>> Start Page extract
At some point today somewhere on Irish radio, “Hail Glorious St Patrick” will be played. A traditional staple for St Patrick’s day written by a woman, Sr Agnes, this hymn not only praises Patrick and asks for his help for the “poor children” of Ireland, but also praises Ireland itself. Written in the early 19th century, it closes with the assertion that “And our hearts shall yet burn, wherever we roam, For God and Saint Patrick, and our native home.”1
The interaction between nationalism, patriotism and love of country is a complex one. They are not synonymous.
If nationalism is, as an early theorist said, “a state of mind in which the supreme loyalty of the individual is felt to be due the nation-state” 2 it’s hard to see any such thing existing before the revolutions of the 18th century, and after the development of ideas such as popular sovereignty. The debate continues as to whether nationalism is a recent phenomenon (Ernest Gellner, Eric Hobsbawn and Benedict Anderson) or as more recent studies suggests, one with deep roots.
>> End Page extract
>> Start Data listing
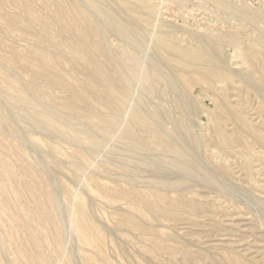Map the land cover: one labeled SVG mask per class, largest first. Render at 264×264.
Here are the masks:
<instances>
[{
	"label": "rangeland",
	"instance_id": "rangeland-1",
	"mask_svg": "<svg viewBox=\"0 0 264 264\" xmlns=\"http://www.w3.org/2000/svg\"><path fill=\"white\" fill-rule=\"evenodd\" d=\"M44 1L0 0V115L1 113L6 114L7 117H11L9 121H12L10 123L12 126H8L1 119L2 115L0 116V154L4 155L15 169L19 185L24 188L30 185L28 188L35 189L40 195H43L45 190L51 195L54 203L55 215L53 216L60 228V236H56V224L52 218H47L41 227L32 219H25L21 215L26 212V207L20 204L16 198L14 183L2 175L0 162V179H3L8 185L10 184L7 195H3L0 191V226L3 228H0V235L2 249H6L0 251L3 262L5 264H27L23 255L35 258L36 250L30 235V232H33L41 243V249L48 264H264V89L262 88L264 81L259 80V78L261 79L259 69L264 68V45L258 43L257 40L259 30L264 29V0H231L234 7H242L247 4L246 7H249L250 12L263 13L258 24L247 19L243 13L228 10L214 0H149L148 3L152 8L149 11L145 10L146 13L139 14L134 10L133 13H129V10L128 13L123 14L124 17L130 14L135 19V21L132 19L130 23L127 19L129 24L133 22V25L130 26L142 29L137 25L140 24L145 29L144 33L141 30V35L136 38L130 37L131 39L124 36L123 32L104 13L103 10L106 6L101 4V0V2L85 0L88 5L83 0H79L84 7L87 6L85 8L92 19L94 17L98 19H94V22L98 25L107 48L114 55L116 53V56L120 55L121 46L136 51L143 68L139 67L135 70L133 79L135 83L131 84L132 88L126 101L128 105L125 104L118 124L108 133H102L99 130L96 133L97 129H92L89 125L90 132L99 136L100 145L96 149L84 145L85 156L75 161L69 158L73 149L78 146L74 140L64 137L54 130L38 126L36 123L39 121H35L37 115L34 109L11 102L1 89V70L19 77V81H22L21 84L24 86L33 80L30 78L32 73L28 66L20 65L21 62L12 64L11 61L14 60L12 56L16 59L18 54L36 48L32 38L41 32V28L36 24H33L36 28L33 26L30 29L26 28L29 22L23 13L25 3L45 15ZM90 3L99 4V7L104 6V8L100 7L99 13L98 11L93 13ZM120 8L122 7L120 6ZM101 9H103L102 12ZM95 14H98V18ZM18 15L21 17L17 18ZM134 15H138L139 18L143 17L144 20H138ZM100 20L104 23V27L103 25L101 27ZM141 21L142 23H139ZM61 29L59 25L54 24L47 31L44 30V33L53 37L57 36V39L58 37L63 39L67 34ZM160 35H166L173 45L180 47L196 46L204 39L210 44L209 41L212 39H218L216 40L218 46L215 45V41H211V46L218 48H213L210 45L208 48L213 56L217 52L220 54H218L219 59L218 56H214L217 61L219 60L218 68L222 70L226 65L223 69L228 71H225L230 73L236 70L239 75L230 79H215L211 82L198 80L197 83L188 85L183 80L184 73L177 69L176 62L161 63L162 60H167H161L163 57H160L156 51L157 38ZM127 40L132 41V45L136 48H131L132 46H129L131 43H128ZM123 42H127V44H123ZM210 47L215 49L214 52ZM135 49L139 51L137 52ZM245 51L252 55L250 56L252 59L248 62H242L239 57ZM101 58L102 56L98 59L104 63L105 58ZM221 58L225 62L221 61ZM154 59H159V61H154ZM148 60L153 64L150 65ZM65 63L70 76L73 75L75 78L84 76L82 71L69 66L66 59ZM172 64L175 66L173 67ZM148 68L155 74L150 92L145 91L142 85L144 72ZM156 68L164 69V72ZM172 68L175 70L172 71ZM140 73L141 79H139ZM171 75H174L176 81ZM189 75L196 77L197 74L190 72ZM249 80L254 81V84ZM35 83L38 86L42 85L38 81ZM173 84H176L179 89L181 88L182 93L187 95L190 101L192 99V110L194 111L181 114L180 110L176 108L177 94L173 90ZM256 84L259 85L256 86ZM41 87L48 93H54L55 96L58 94V91H50V88L46 86ZM139 101L141 102L139 103ZM43 104L46 107L52 105L49 106L50 111L63 121L72 122V124L76 122L77 128L81 125L79 123L83 122L81 127L84 126V121L77 115L65 113L53 103L44 102ZM140 106H142L141 112L144 114H148V111L155 106L163 108L160 124L166 131L172 129L171 133L174 130L173 134L178 132L180 138L175 135V140L177 139L178 146L182 147H180L181 150L185 152L187 149L186 156L181 158L174 153L169 152L168 154L166 151L164 153L159 148H147L146 150V148L135 147L121 138L122 131L126 126L129 123L133 124L130 120L132 109ZM54 108L58 112L57 114ZM60 113L62 115H59ZM230 116H232L231 120ZM233 116L240 117L243 122L236 123ZM134 128L137 129L138 126L134 125ZM194 136L196 137L194 138ZM197 137L200 139H196ZM2 146H5L7 150H2ZM50 146L60 147L61 154L62 151L66 153L63 156L71 154L66 156V160L61 154L59 156V153L50 151L52 150ZM57 156L60 159L56 158ZM186 159L190 160L186 161ZM60 161L62 165H60ZM184 161L192 164L196 162V166L192 165L193 167L189 166L185 169L184 164L187 166V163L183 164ZM178 162H180L181 168H178ZM24 183L27 187L24 186ZM165 183H170L171 187ZM51 184L53 185L51 186ZM131 191L141 194L150 191L159 192L162 195L159 200L164 205L170 199L194 204L198 207L197 216L195 215L196 220L199 222L200 219V223H213L219 230H217L218 232L213 231L214 233L211 231L210 233L204 232V234L203 232L191 234L188 228H185L186 225L183 224V221L179 220L183 216L186 218L193 215L185 207L172 209L173 216L160 215L147 210L140 204L139 199L132 198ZM79 200L86 207L90 205L91 208H89L93 211V220L97 222L95 224L101 227L105 224L103 227L109 231L108 244L105 248H108V245L110 247L107 252H105L107 249L103 251V262L98 259L96 254L97 243L93 239V235H95L94 221L91 219L88 222L85 214L79 208L81 203ZM28 203L34 205L32 199H29ZM18 210L20 211L18 212ZM141 210L142 212H140ZM127 215L139 220L149 230L124 227L122 219ZM78 221L92 239L88 245L82 244L76 228ZM106 225L107 227H105ZM43 236L45 237L43 238ZM105 253L106 255H104ZM85 257H89L91 261L86 262ZM9 259L13 263H10Z\"/></svg>",
	"mask_w": 264,
	"mask_h": 264
},
{
	"label": "bare ground",
	"instance_id": "bare-ground-1",
	"mask_svg": "<svg viewBox=\"0 0 264 264\" xmlns=\"http://www.w3.org/2000/svg\"><path fill=\"white\" fill-rule=\"evenodd\" d=\"M83 1L85 2V0H83ZM98 1L99 2L102 1L101 4L106 6L105 10L101 9V12H102V10L105 11L104 13L123 32L124 36H128L129 39H131V38L138 37L139 35H141L142 32L144 33L145 29H143L144 27L141 26L140 24H137V25H139L138 27H141L142 29L130 26L131 24L133 25V22L131 24H129L133 19V17L130 14H129V16L127 15L128 17L127 16L124 17L125 15L123 16V14L128 13L129 10H130L129 13H133L134 11H136L139 14L145 12V10L149 11L152 8L151 5L148 3L149 0H101V1L98 0ZM178 1H185V0H178ZM214 1H216L217 4L220 3L222 7L226 8L228 10H236L238 12L243 13L247 19L254 21L256 24H258L260 19H262L261 15H263V13L261 14V13H256V12H252V11L250 12V10H248L249 7H246L247 4H246V6L244 5L242 7H234L231 0H214ZM90 2H91V0H90ZM22 3H23V1H22ZM81 3L79 0H66V1H64V0H45L44 1V9H45L44 11H46L45 15L37 12V10H35L30 4H27V3H25L26 5L23 4V5H25L24 9H23V11H24L23 13L27 16L26 18H28V22H29V24L26 28L30 29L33 26V24H36L41 28L40 29L41 32L37 33L32 38V39H34L35 43H33V44H36V48L30 49V50L28 49L29 50V51L27 50L28 52L26 51L25 53L18 54L16 59L13 58V56H12V59H14V60H12L11 63L12 64H16V63L18 64L19 62H21L20 65L25 64L26 66H28L29 69L31 70L30 72L32 73V77H30V78H33V80L30 81L28 85L24 86L23 84H21L22 81L21 82L19 81V79H18L19 77L17 78V77H15V75L14 76L10 75L12 73L7 74L1 70V89L3 90L6 97L11 102H13L15 104L18 103V104H22L25 106L32 107L34 109V111L36 112V115L39 119L38 120L37 117L35 118V121L37 120L36 122L39 121L38 123H36L38 126H40L42 128L45 127V128L54 130L55 132L61 134L64 137L71 138L72 140H74L78 144V146L75 149H73L74 151H72V154L70 153L71 155L70 154L66 155V156L70 155L69 158L72 159L73 161L85 156V154H86L85 150L86 149H85V147H83L84 145L88 146L91 149H96L97 147H99L101 140H99L100 139L99 136L97 137L96 135H94L93 133L90 132V128L97 129L96 133L98 132V130L101 131L102 133H108L112 128H114L118 124L119 116L122 113V111L125 107V104H127L126 101H127L129 91L132 88L131 84H132L133 79H134L135 70L138 69L139 67H141V59L138 56V54L136 53V51L134 52V51L126 48L125 46H121L120 47V49H121L120 55L116 56V53L114 55V53L109 48H107V46L105 45L106 42L103 40V36L101 35L100 30L98 29L99 27H97L98 25H96V23L94 22L95 17H94V19H92L90 13L85 8L87 6L85 5V7H84V5H82ZM90 6L93 9V11H92L93 13H96V11H98V13H99L100 7L104 8V6L99 7V4L96 5L94 3H90ZM117 6H119V7L117 8ZM120 6L122 8H120ZM94 10H95V12H94ZM20 11H21V9H20ZM92 12H91V14H93ZM148 13H150V12H148ZM135 15H134V17L136 19L144 20L143 17L139 18V17H137L138 15L137 16H135ZM16 17L20 18L21 16L18 15ZM23 18H25V17H23ZM97 18H98V16H97ZM127 19L129 20V23H128ZM95 20H98V19H95ZM101 20L104 22L103 19H101ZM133 20L135 21V19H133ZM100 21H99V23H100ZM102 21H101L100 25H101V27H102V25L104 27V23H102ZM147 21H148V19H147ZM108 22H109V19H108ZM21 23H23V22H21ZM139 23H142V21ZM54 24L59 25L62 28L61 30L65 31V34H67V36L65 38L59 39V37H58V39H57L56 38L57 36L53 37V36L46 35L44 33V30L47 31L48 28ZM112 25H114V24H112ZM107 26H108V24H107ZM33 27H35V26H33ZM116 30L119 31L118 29H116ZM141 30H142V32H141ZM48 32H50V31H48ZM27 33H30V32H27ZM219 35L221 36V34H219ZM198 37H201V36H198ZM257 38H258L257 39L258 43L260 42L264 45V29H261V31L259 30ZM122 39H123V37H122ZM202 39H204V37H202ZM214 39H216V38H214ZM216 40H218V39H216ZM216 40H213V42L215 41V43H216ZM127 41H128V43L132 42V41L129 42V40H127ZM211 41H209L210 42V44H209L204 39V41L199 42L196 46L180 47L177 45H173L171 40L166 35H160L157 38V46L158 47L156 46L157 47L156 51H158V53H159L158 55H160V57H163V58H161V60L162 59L167 60V61L164 60L165 62L163 60H162L163 62L160 60L161 63H167L168 64L169 61H174L177 63V65H176V66H178L177 69L180 70L181 73H184L183 74L184 75L183 80L188 85L197 83L198 80L211 82L212 80H215V79L224 80V79H230V78H234L235 76H238L239 74L237 73L236 70L233 72H230V73L227 72L228 71L227 69H225V70H227V71H225L223 68H225L226 65L223 67V63L221 64V66L223 67L222 70L218 68L219 64L217 62L219 60L217 61V58L219 59V56H218L219 53L217 52L216 53L217 55L213 53L214 56H218L217 58H215L209 52V49H208L209 45L211 46ZM125 43L127 44V42H125ZM125 43L123 42V44H125ZM134 43H136V41ZM215 45L218 46L217 43ZM129 46H132L131 48H136V47H134V45H132V43L129 44ZM135 46H137V45L135 44ZM216 46H214V47H216ZM34 47H35V45H34ZM211 47H213V45ZM211 47H210V49H212ZM216 48H218V47H216ZM138 49H135V50H137V52H138L140 50V49L139 50ZM214 50H213V52H214ZM140 52H142V51H140ZM100 56H102V58H105L106 61L104 63L100 59H98ZM142 56H144L143 52H142ZM250 56H252V55L250 53H248V51H245L239 57H240L242 62H246V61L248 62L250 59H252ZM64 57H65L66 61L69 63V66L79 69L80 71H82L84 73V76L81 75V78H75V77H73V75L70 76V74L68 73V70H67V65L65 63ZM154 61H159V59L158 60L154 59ZM221 61H223L222 58H221ZM148 62L150 63L149 60H148ZM223 62H225V61H223ZM144 63H145V60H144ZM161 63H159V64H161ZM219 63H221V62H219ZM256 63H258V62H256ZM152 64L150 63V65H152ZM260 65H262V64H260ZM174 66L175 65H173V67ZM9 67H11V66H9ZM23 67H25V66H23ZM238 67H239V65H238ZM141 68H143V67H141ZM24 69L26 70V68H24ZM156 69H159V68H156ZM174 70L172 68V71H174ZM259 71H260L259 76L261 77V79L259 78V80L264 81V68H260ZM190 72L194 73L195 75L197 74L198 78H197V75H196V77L192 76L193 74L189 75ZM162 74H164V73H162ZM171 74H172V72H171ZM240 74H242V73H240ZM167 76H169V75H167ZM171 76H173L172 78H174V75H171ZM175 76H177V74H175ZM140 77H141V73L139 75V79L142 78V77L141 78ZM154 78H155L154 72L149 68L146 69V71L144 72L143 79H142V85H143L145 91L150 92ZM165 78H166V76H165ZM177 78H179V77H177ZM20 80H22V79H20ZM236 80H238V79H236ZM246 80H247V78H246ZM35 81L41 82L42 85L39 84L40 86H38L35 83ZM175 81H176V79H175ZM177 82H179V81H177ZM250 82L253 83L254 81L253 82L250 81ZM133 83H135V82H133ZM170 83H172V82H170ZM179 85H180V83H179ZM257 85H259V84H256V86ZM41 86H46V87L50 88V91L51 90L58 91L57 96H55L54 93L46 92L45 90L42 89ZM262 86H264V83ZM171 87H172V85H171ZM171 87L169 86L170 90H172ZM169 88H167V89H169ZM173 88H174L173 89L174 92H176V94H177V97L175 98L176 108H178L180 110L181 114H184L188 111H194V110H192L193 109L192 99L190 101L189 98L187 97V95H184V93H182V91H181V88L179 89L176 84H173ZM256 88H258V87H256ZM262 88L264 89V87H262ZM185 91L188 92L187 90H185ZM169 93H170V91H169ZM175 95H174V97H175ZM188 96H190V95H188ZM142 97H144V95ZM140 99H141V97H140ZM144 101H146V100L144 99ZM44 102L53 103L54 106L57 105L62 110H64L65 113L69 112V113H73V114L77 115L79 118L82 119V121H84V124H83L84 126L81 127L83 122L79 123V121H77V120H76L77 123L81 124L79 128L76 127V125H75L76 122H74V124H72V122L70 123V122H65V120L63 121L62 119H60L59 117L54 115L53 114L54 112L52 113L50 111L49 106H52V105H49L48 107H46L43 104ZM140 102L141 101H139V103ZM141 107L142 106L135 107L134 109H132L133 111H131L132 113H131L130 120L132 121L131 123H133V124L129 123V125L126 126V128L122 131L121 138H123L125 141H127L128 143L132 144L135 147L146 148V150H147V148H150V149L159 148V149L163 150V152L166 151V152H168V154H169V152L174 153L175 155H177L181 158H182V156H186L185 153L187 152L186 151L187 149L185 150V152H184V150H181L180 149L181 146H178V144H177L178 142H176L177 139L175 140V135L178 136V132L176 134H173L175 130L173 131V133H171L172 129L170 130L171 132L169 130L166 131V129L164 130L162 128L163 125L161 126V124H160V122L162 121L161 116H163V115H161L163 108H161V106L160 107L155 106L150 111H148L149 113L146 112L148 114H144L141 112L142 111L141 109H143ZM56 109H59V108L56 107ZM56 109H55V112H56ZM64 111H62V112H64ZM57 113L58 112H56V114ZM1 115H2V118L1 117L0 118L3 119L4 122H6L8 124V126L11 125L10 123L12 121L11 122L9 121V120H11L10 119L11 117L9 118V116L7 117L6 114H2V113H1ZM10 115H11V113H10ZM59 115H62V114L60 113ZM231 117L232 116H230V120H231ZM233 118L236 121V123L241 124L243 122L240 117H234L233 116ZM89 125L91 126L90 128H88ZM134 125L138 126V128L135 129ZM240 127H241V125H240ZM16 133H17V131H16ZM190 133H191V131H190ZM178 137L180 138V136H178ZM195 137L196 136H194V138ZM179 138H178V141H179ZM198 138L199 137H197L196 139H198ZM195 141H198V140H195ZM50 147L52 148V150H50V151H52L54 153H59V156H60L61 150H62V149L60 150V147H58V146L57 147L56 146L55 147L50 146ZM48 148H49V146H48ZM2 150L5 151L7 149L5 148V146H2ZM19 152H21V151L19 150ZM62 152H63L61 154L62 156L64 154H66L64 151H62ZM188 154H189V151H188ZM62 156H61V159H62ZM66 156H63V157H65V159H66ZM51 157H53V156H51ZM56 158H59V157L57 156ZM72 160H70L71 163H72ZM184 160H185V158H184ZM187 160L188 159H186V161ZM192 160H194V159H192ZM186 161H184L183 164L187 163ZM0 162H1L2 175L5 177V179L8 178V180H11L14 183L15 196L18 199L19 203L26 207V212L24 214L22 213L21 215H23L25 219H30V220L32 219L41 227L43 226V224L47 218H49V219L52 218L54 220V223L56 224V232H57L56 236H60V228L57 225L56 220L53 216V215H55L54 214V206H53L54 203H53V199H52L51 195L48 192H46V190L43 193V195H40L38 192L35 191V189L28 188L30 185L27 187V185H25L26 183H24V186H26L27 188L22 187L21 185H19V182H18L19 179L17 180V175H16L15 169L5 159L4 155L0 154ZM54 162L58 165V163L56 161H54ZM179 163L180 162H178V164ZM176 164H177V161H176ZM195 164H196V162L194 164H192L191 162H188L187 166H186V164H184L185 169H186V167L189 168V166L190 167L196 166ZM60 165H62L61 161H60ZM173 165L175 166L174 162H173ZM181 165H182V163H181ZM178 166H177L178 168H181L180 164ZM50 167H52V166L50 165ZM182 168L184 169V167H182ZM188 168H187V170H188ZM57 169H58V167H57ZM187 172H189V171H187ZM17 174H19V173H17ZM52 174H54V173H52ZM8 180H6V181H8ZM165 184H168L171 187L170 183H165ZM9 185L3 179H0V191L3 195L8 194L9 188H10ZM52 185L53 184H51V186ZM130 194H131L132 198L139 199L140 204L142 206L146 207L147 210L154 211L155 213L160 214V215L173 216L174 214L172 212L173 211L172 209H180V208L185 207L188 211H190L189 213H192L193 215L191 217H186V218H184V216H183V218L182 219L180 218L179 220H181V222L183 221V224L186 225L185 228H188V231L191 232V234H193L195 232H201V233L203 232V234H204V232L210 233L211 231L213 232V231L219 230L216 228L217 226L213 223H209V224L205 223V222L200 223V219H199V222L196 220V216H197L196 212L198 211V207L194 204L184 203L182 201L170 199L167 202V204L164 205V204H161V202L159 200L160 196H162L161 193L154 192V191H150L149 193H146V194H141V193H138L136 191H131ZM13 199L16 201L15 198H13ZM29 199L33 200L34 205H29V203H28ZM92 201H93V199H92ZM54 202H55V200H54ZM89 203H90V201H89ZM17 205H19V204H17ZM79 206H80L79 208L81 209V211H83V213L85 214L88 222H90L91 219L93 220L94 216L92 215V213H93L92 209L90 210V208H91L90 205H88L90 207L89 208V207H86L83 202H81ZM7 207H9V206L7 205ZM20 207H21V205H20ZM19 211L20 210H18V212ZM140 212H142V210ZM58 216L61 217L59 214H58ZM49 221L51 222L52 220H49ZM122 221H123L122 224L124 227H129V228L138 227V228H141V229H144L147 231L149 230V228L144 227L142 225V223H140L139 220H136L134 217H130L127 215V216H124ZM93 223H94L93 228L95 229L94 230L95 235H93V239H95L96 243H97V246H96L97 253L95 251L94 252L98 255V259L103 262L104 261V258L102 257L103 251H104V249H107L105 251V252H107L108 248L110 247L108 245V248H105L108 244L107 241H108V237H109V231L103 227L105 224L101 227V226H98L95 224V223H97L96 221H94ZM31 225H33V224H31ZM90 225H91V223H90ZM105 227H107V225ZM0 228H1V226H0ZM76 228L80 234V239L82 241V244L88 245L92 239L89 237L88 233L84 230V228L82 227V224L79 221L76 222ZM90 228H91V226H90ZM1 229H3V228H1ZM73 231H75V230H73ZM30 235H31V238L33 241L34 248L36 250V255H35V258L23 255V258L25 259L27 264H48L46 256L42 252L40 241L36 238V236L34 235L33 232H30ZM44 237L45 236H43V238ZM63 237H65V236H63ZM1 239L2 238L0 235V251L3 250L2 249L3 244L1 242ZM46 245H47V243H46ZM55 245H56V243H55ZM5 250H3V251H5ZM5 253H7V252H5ZM104 255H106V253ZM86 256H88V255H86ZM11 258H13V257H11ZM85 260H86V262L91 261V260H89V257H85ZM7 261H8V259H7ZM9 261H10V263L12 262V260H10V259H9ZM0 264H5L3 262V260L1 259V257H0Z\"/></svg>",
	"mask_w": 264,
	"mask_h": 264
}]
</instances>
>> End Data listing
= Written problem =
Rewrite the passage of the nationalism article above that opens with the words "If nationalism is, as" and closes with "with deep roots.", changing "theorist" to "scholar".

= Exercise solution =
If nationalism is, as an early scholar said, “a state of mind in which the supreme loyalty of the individual is felt to be due the nation-state” 2 it’s hard to see any such thing existing before the revolutions of the 18th century, and after the development of ideas such as popular sovereignty. The debate continues as to whether nationalism is a recent phenomenon (Ernest Gellner, Eric Hobsbawn and Benedict Anderson) or as more recent studies suggests, one with deep roots.